Oh yes, when we read of man's rebellion against God and man's
falling to sin, There is a curse that comes upon the creation
and it's in the sweat of his brow now that he will eat bread.
The task of work won't be as pleasant as it was initially
because of man's foolishness, man's sin. But man is meant to
work. It's a creation ordinance. And so what does Paul say in
New Testament Scripture? If a man would not work, neither
shall he eat. There are these ordinances that
we see right at the beginning in creation, and as with marriage,
as with work, so also with the Sabbath day. The Sabbath is that
that God clearly appoints at the beginning, as we read there
in that opening part of the second chapter of Genesis. how on the
seventh day God had rested from all the work that he had made
and it was God who then sanctified the day, set the day apart as
a day to be observed by all his creatures. In that sense it doesn't
just belong to those who are professors of the name of God,
it belongs to all men as God's creatures. He has sanctified
it in creation. And then in the second place
we see this, how God has sanctified a Sabbath in the law. It's the fourth commandment. And we have it, of course, initially
in Exodus chapter 20, the giving of the commandments. There, quite
a measure of detail in verses 8, through to 11 and then all
of that is repeated in the chapter that we read and the law is mentioned
there in Deuteronomy chapter 5 and verses 12 to 15 and we see the day confirmed
as it is set apart in the law and how the children of Israel
were to very carefully observe that day in every sense And there
were various capital offences if they should be those who were
the transgressors of the Sabbath day. In Exodus chapter 35 for
example, even the kindling of a fire on the Sabbath day is
forbidden. In Exodus 35 we are told, Our
Moses gathered all the congregation of the children of Israel together
and said unto them, These are the words which the Lord hath
commanded you that ye should do them. Six days shall work
be done, but on the seventh day there shall be to you an holy
day, the Sabbath of rest to the Lord. Whosoever doeth work therein
shall be put to death. ye shall kindle no fire throughout
your habitations upon the Sabbath day." Even the lighting of a
fire was a capital offense. Those who did any work were to
be put to death. Now, that rigorous law that we
have in the Old Testament no more applies We have to be careful,
we have to observe that there is a distinction clearly made
there in the Old Testament. Those civil laws, and that's
what we have there in chapter 35 of Exodus, those civil laws
were all mediated through Moses when he was in the mount for
40 days and 40 nights. Remember what we read in our
reading in that fifth chapter of the book of Deuteronomy and
there at verse 24 here is Moses some 40 years after
they received the commandments and there they're once more on
the borders of the land of promise and he's repeated what God had
spoken when they were at Mount Sinai. And he reminds them here
at verse 24, He said, Behold, the Lord our God hath showed
us His glory and His greatness, and we have heard His voice out
of the midst of the fire. We have seen this day that God
doth talk with man, and He liveth. Now therefore, why should we
die? For this great fire will consume
us if we hear the voice of the Lord our God any more then shall
we die. For who is there of all flesh
that hath heard the voice of the living God speaking out of
the midst of the fire as we have and lived? Go thou near. You see what they said to Moses?

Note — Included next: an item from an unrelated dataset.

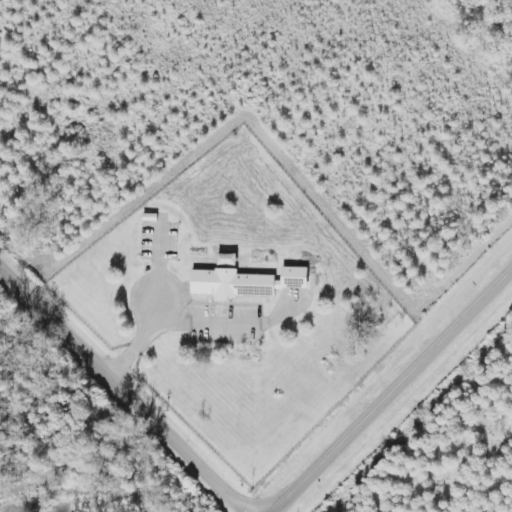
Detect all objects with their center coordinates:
building: (289, 279)
building: (227, 285)
road: (124, 385)
road: (397, 394)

Go down there and hear all that the Lord our God shall say and
speak thou unto us all that the Lord our God shall speak unto
thee and we will hear it and do it. They desire that Moses
should be their mediator and he is simply recounting things
that we have recorded previously back in Exodus 20, where the
commandments are of course first given. There in Exodus 20 at
verse 19, they said to Moses, Speak thou with us and we will
hear, but let not God speak with us, lest we die. And Moses said
unto the people, Fear not, for God is come to prove you, and
that his fear may be before your faces, that ye sin not. And the
people stood afar off, And Moses drew near unto the thick darkness
where God was. Moses is the one who is their
mediator and he receives all that detailed instruction that
we have recorded in the following chapters there in Exodus. All those civil laws concerning
what were capital offenses and so forth in Israel. And we're
told in chapter 24 how of Exodus how Moses wrote all the words
of the Lord Moses wrote all the words that the Lord was giving
him and he wrote them in a book and it's referred to in Exodus
24 verse 7 he took the book of the covenant and read it in the
audience of the people that's the book that he had written
himself, of all that he was receiving when he was there in the mount
acting as the mediator on behalf of the children of Israel. All
those laws and that that we read concerning the matter of the
kindling of a fire and others associated with the commandments
saying what were capital offenses, all were written by Moses, all
were received by Moses. But here is the difference. The
Ten Commandments were given directly by God Himself. They were not
mediated to the people through Moses. In Exodus 20 verse 1,
God spoke all these words. God spoke the commandments. And
again, in the passage that we read, Deuteronomy 5 and verse
4, the Lord talked with you, face to face, in the mouths. Not through Moses. Those were
those laws that were given subsequently, with all the detail, with regards
how they were to observe the commandments. but the actual
commandments themselves were spoken by God. And whereas what
was received by Moses when he was in the mount for those 40
days and 40 nights, all that Moses wrote in the book of the
covenant, that's quite different to what we read with regards
to the commandments. In Exodus 31 we have tables of
stone written with the finger of God. That's the Ten Commandments. And again in the portion that
we read, Deuteronomy 5.22, Moses said concerning God, He wrote
them into tables of stone and delivered them unto me. Here
there is a difference then, here there is a distinction between what Moses received when
he was in the mount concerning the way in which these things
were to be applied in Israel and the words that God actually
spoke to all of the people from Mount Sinai and those Ten Commandments all have
the same authority. They're all in the same category. We can't distinguish one from
another. They stand as a set of ten commandments. And so, what we have in the fourth
commandment concerning the keeping of the Sabbath has the same authority
as what we have in the sixth commandment, they shall not kill.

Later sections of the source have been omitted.